## Written task
Tally the lines in the entries below that contain the string "сотни", treating uppercase and lowercase as different. How many are there? Reply with the number alone.

Page images and their extracted text

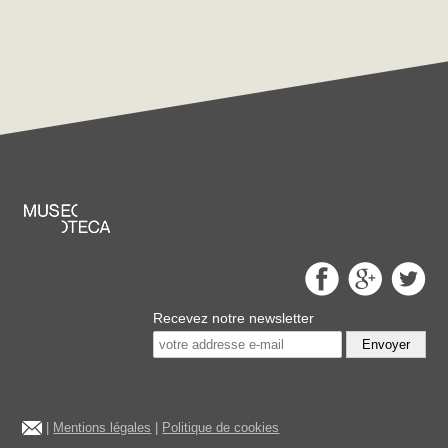
Recevez notre newsletter
Envoyer
|
Mentions légales
|
Politique de cookies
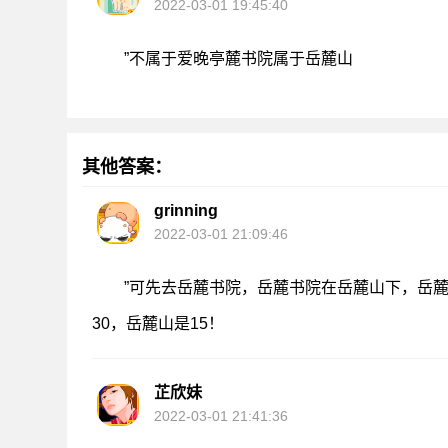
2022-03-01 19:45:40
”不属于爱晚亭麓书院属于岳麓山
其他答案：
grinning
2022-03-01 21:09:46
”可先去岳麓书院，岳麓书院在岳麓山下，岳
30，岳麓山是15！
芷欣妹
2022-03-01 21:41:36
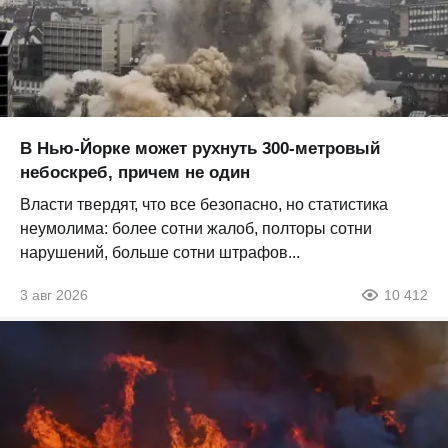
В Нью-Йорке может рухнуть 300-метровый
небоскреб, причем не один
Власти твердят, что все безопасно, но статистика
неумолима: более сотни жалоб, полторы сотни
нарушений, больше сотни штрафов...
3 авг 2026
10 412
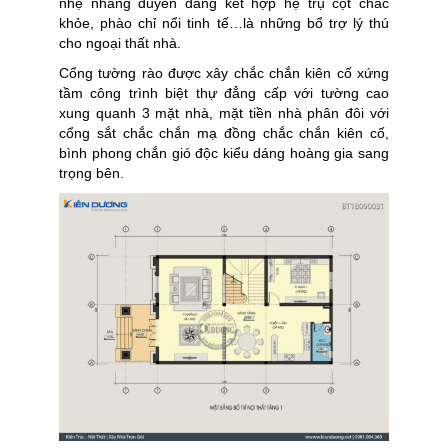
nhẹ nhàng duyên dáng kết hợp hệ trụ cột chắc
khỏe, phào chỉ nổi tinh tế…là những bổ trợ lý thú
cho ngoại thất nhà.
Cổng tường rào được xây chắc chắn kiên cố xứng
tầm công trình biệt thự đẳng cấp với tường cao
xung quanh 3 mặt nhà, mặt tiền nhà phân đôi với
cổng sắt chắc chắn mạ đồng chắc chắn kiên cố,
bình phong chắn gió độc kiểu dáng hoàng gia sang
trọng bên.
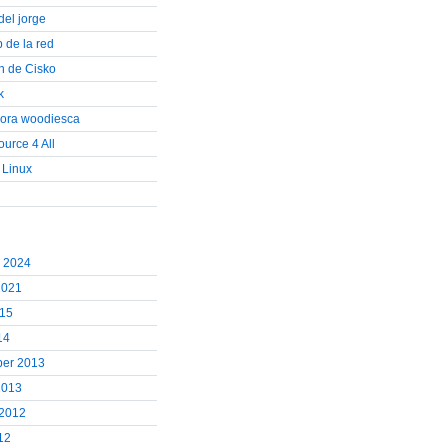
del jorge
b de la red
on de Cisko
k
cora woodiesca
urce 4 All
 Linux
r 2024
2021
015
14
er 2013
2013
 2012
12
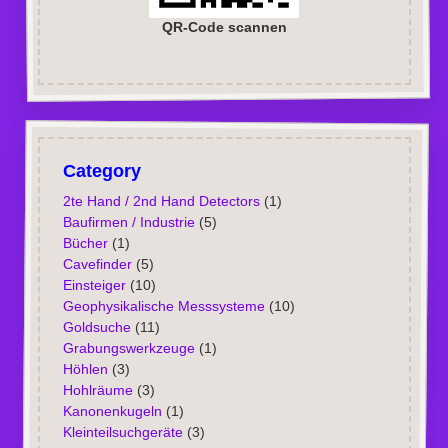
QR-Code scannen
Category
2te Hand / 2nd Hand Detectors
(1)
Baufirmen / Industrie
(5)
Bücher
(1)
Cavefinder
(5)
Einsteiger
(10)
Geophysikalische Messsysteme
(10)
Goldsuche
(11)
Grabungswerkzeuge
(1)
Höhlen
(3)
Hohlräume
(3)
Kanonenkugeln
(1)
Kleinteilsuchgeräte
(3)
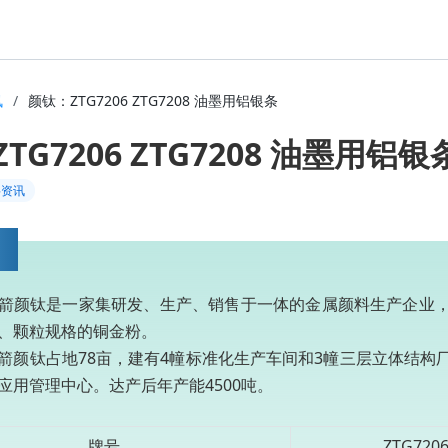
讯
/
颜钛：ZTG7206 ZTG7208 油墨用铝银条
TG7206 ZTG7208 油墨用铝银
料资讯
箭颜钛是一家集研发、生产、销售于一体的金属颜料生产企业
、颗粒规格的铜金粉。
箭颜钛占地78亩，建有4幢标准化生产车间和3幢三层立体结构厂房
应用管理中心。达产后年产能4500吨。
牌号
ZTG720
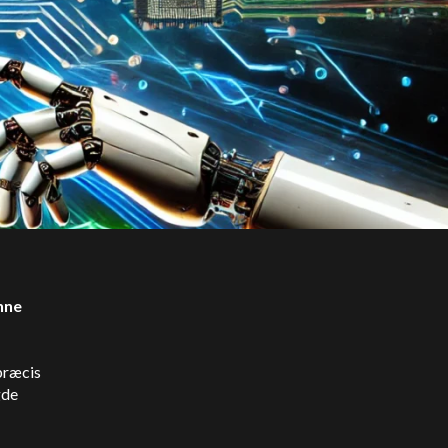
nne
 præcis
gde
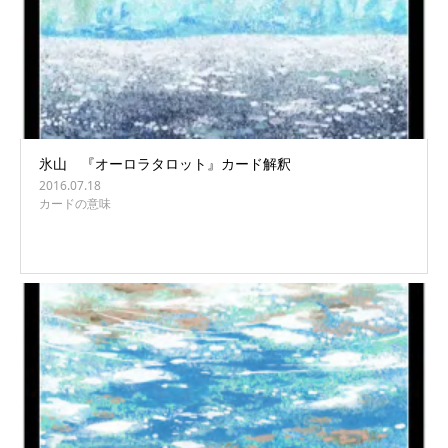
氷山 『オーロラタロット』カード解釈
2016.07.18
カードの意味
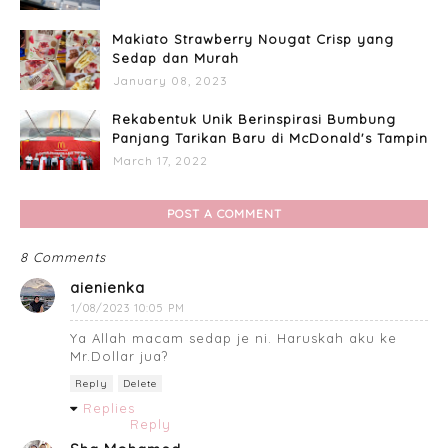
Makiato Strawberry Nougat Crisp yang
Sedap dan Murah
January 08, 2023
Rekabentuk Unik Berinspirasi Bumbung
Panjang Tarikan Baru di McDonald's Tampin
March 17, 2022
POST A COMMENT
8 Comments
aienienka
1/08/2023 10:05 PM
Ya Allah macam sedap je ni. Haruskah aku ke
Mr.Dollar jua?
Reply
Delete
Replies
Reply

## Answer box
2